>> begin Passage shown

There are few feelings as great as when you make your first $1 online. It psychologically opens up an entire world of possibilities once you see that first dollar (or euro or pound or dogecoin).
But how do you actually monetize your website? How does it all work and what do you need to know?
Like my other guides, I want to cut out as much confusion as possible. I’m going to give you the simplest effective strategy that I’ve used for nearly two decades. The one that you can easily sleep at night knowing you’re not leaving money on the table and you’re not making your readers hate you.
At this point, the assumption is your site is not getting significant traffic yet, and you’re still in the beginning stages of building out your content. Later in the guide, I will tell you what to do when you’re at that point.
This is the 5th guide in my series on how to build a profitable website, so be sure to check out the first four in the Guides section if you haven’t already.
Let’s get into monetization.
Table of Contents
- The Power Of Advertising
- The Basics Of Internet Advertising
- Which Ad Network Should You Use?
- How To Set Your Ads Up
- Other Ad Networks To Consider
- More Ways To Monetize
- Recapping How To Monetize Your Website
The Power Of Advertising
Let me rewind for a minute and tell you quite possibly the most pivotal moment of my life. This is important for context. In 2004, I built a website about the video game Halo 2. I was anticipating this game’s release for months, so I registered halo2source.com, started adding content, and quickly became one of the premiere places to get the latest information on the game.

>> end Passage shown

[Request 1]
Reproduce every line of the records below verbatim, leaving out the pictures.
[Request 2]
Continue the guide above on monetizing a website, picking up right after its last sentence.

>> begin Task material

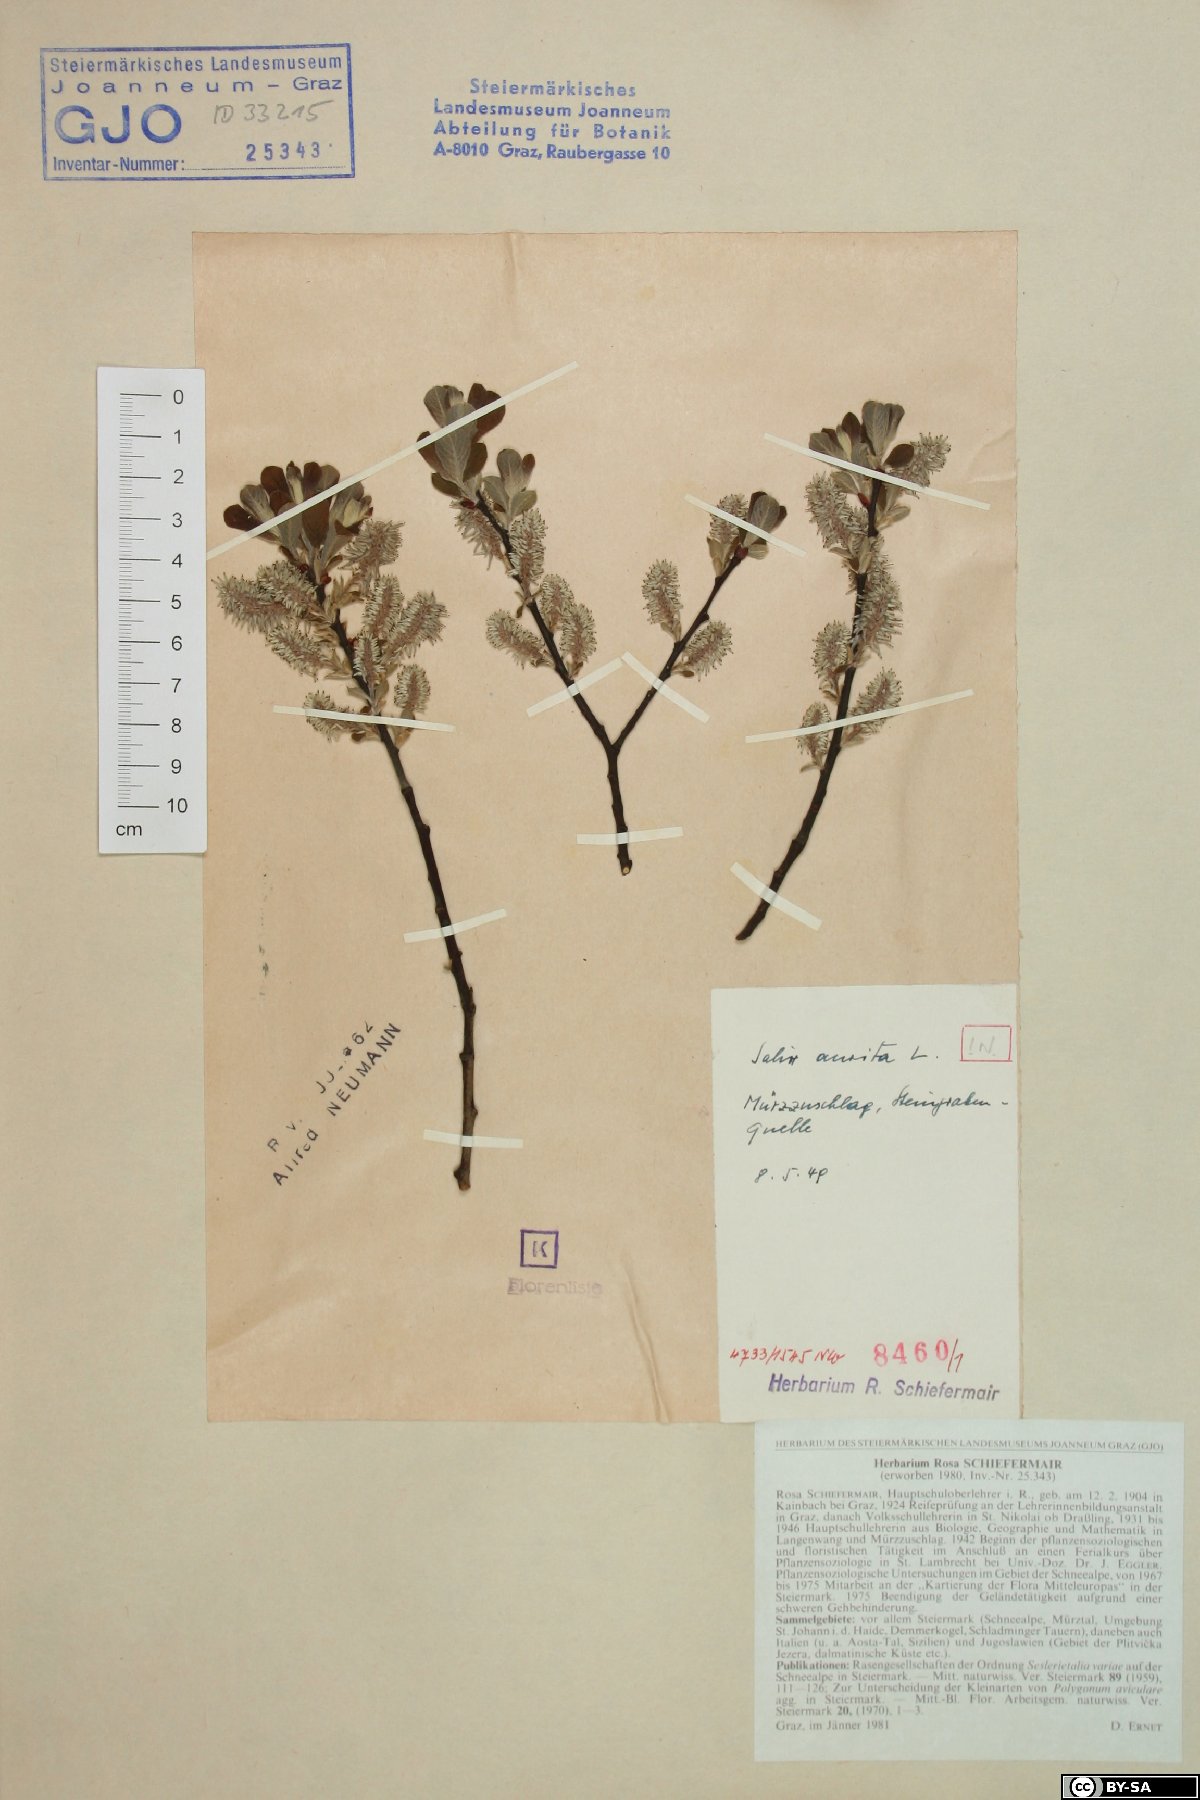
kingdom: Plantae
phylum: Tracheophyta
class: Magnoliopsida
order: Malpighiales
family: Salicaceae
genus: Salix
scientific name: Salix aurita
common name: Eared willow
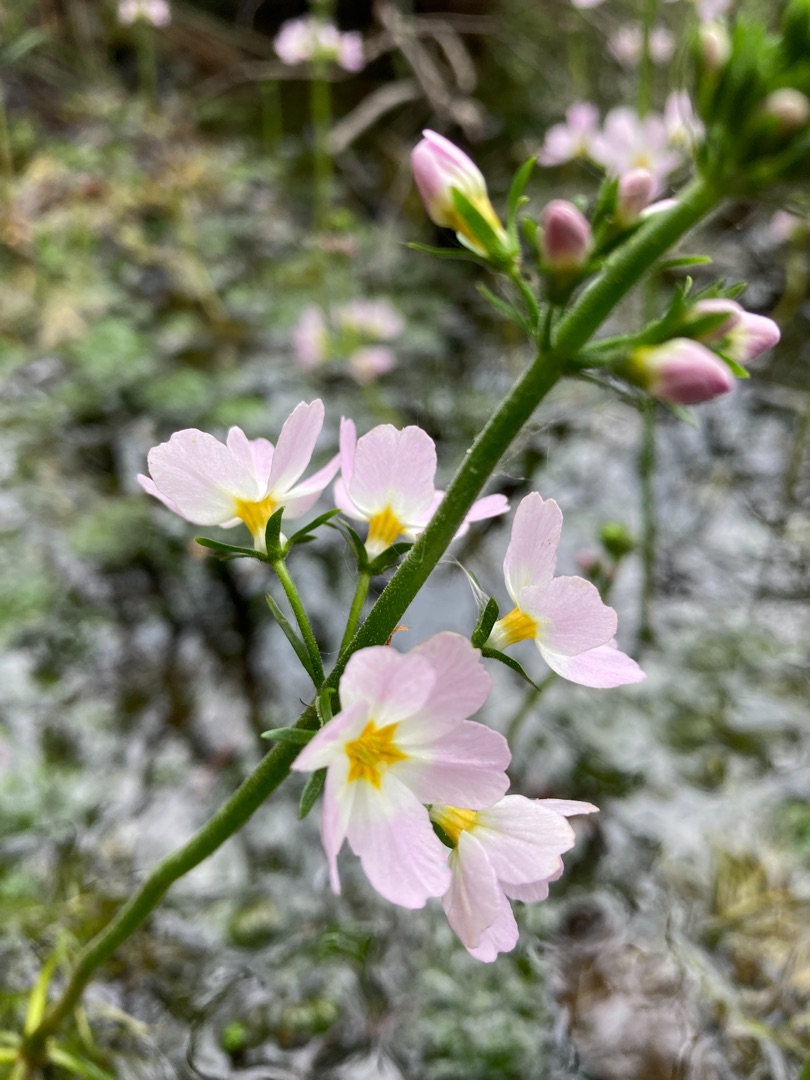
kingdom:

>> end Task material

[Task response 1]
kingdom: Plantae
phylum: Tracheophyta
class: Magnoliopsida
order: Malpighiales
family: Salicaceae
genus: Salix
scientific name: Salix aurita
common name: Eared willow
kingdom:

[Task response 2]
Back then, it was actually much more difficult to know how many visitors were landing on your site, but I know it was around 1,000 per day. I signed up for Google Adsense (a lot more on that in this article), then put one ad unit in the header.
I thought, “NICE. I have ads.”
Because that’s it, right? A website gets traffic and you put ads on it. Done…money incoming.
After a few months of making $1 per day, which I was actually very proud of, a colleague of mine showed me an e-book by someone named Joel Comm. I have no idea if he’s still around, but the e-book was about tweaking your Adsense ads to increase revenue. Sounded good, so I devoured the book while remaining skeptical.
After implementing one of his book’s recommendations that took me literally 5 minutes, I woke up the next day and looked at my earnings. $5! I actually 5x’d my earnings with one quick change.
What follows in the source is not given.